> **What needs to be done**
Every entry should be repeated exactly as written.

> **Data for review**

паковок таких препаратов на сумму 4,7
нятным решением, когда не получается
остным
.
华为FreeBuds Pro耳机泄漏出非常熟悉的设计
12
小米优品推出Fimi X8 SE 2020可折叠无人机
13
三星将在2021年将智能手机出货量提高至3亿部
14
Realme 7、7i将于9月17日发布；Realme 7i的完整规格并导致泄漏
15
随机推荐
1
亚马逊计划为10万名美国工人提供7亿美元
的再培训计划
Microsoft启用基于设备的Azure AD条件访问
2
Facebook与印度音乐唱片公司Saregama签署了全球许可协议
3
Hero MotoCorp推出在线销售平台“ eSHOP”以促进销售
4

> **Solution below**
паковок таких препаратов на сумму 4,7
нятным решением, когда не получается
остным
.
华为FreeBuds Pro耳机泄漏出非常熟悉的设计
12
小米优品推出Fimi X8 SE 2020可折叠无人机
13
三星将在2021年将智能手机出货量提高至3亿部
14
Realme 7、7i将于9月17日发布；Realme 7i的完整规格并导致泄漏
15
随机推荐
1
亚马逊计划为10万名美国工人提供7亿美元
的再培训计划
Microsoft启用基于设备的Azure AD条件访问
2
Facebook与印度音乐唱片公司Saregama签署了全球许可协议
3
Hero MotoCorp推出在线销售平台“ eSHOP”以促进销售
4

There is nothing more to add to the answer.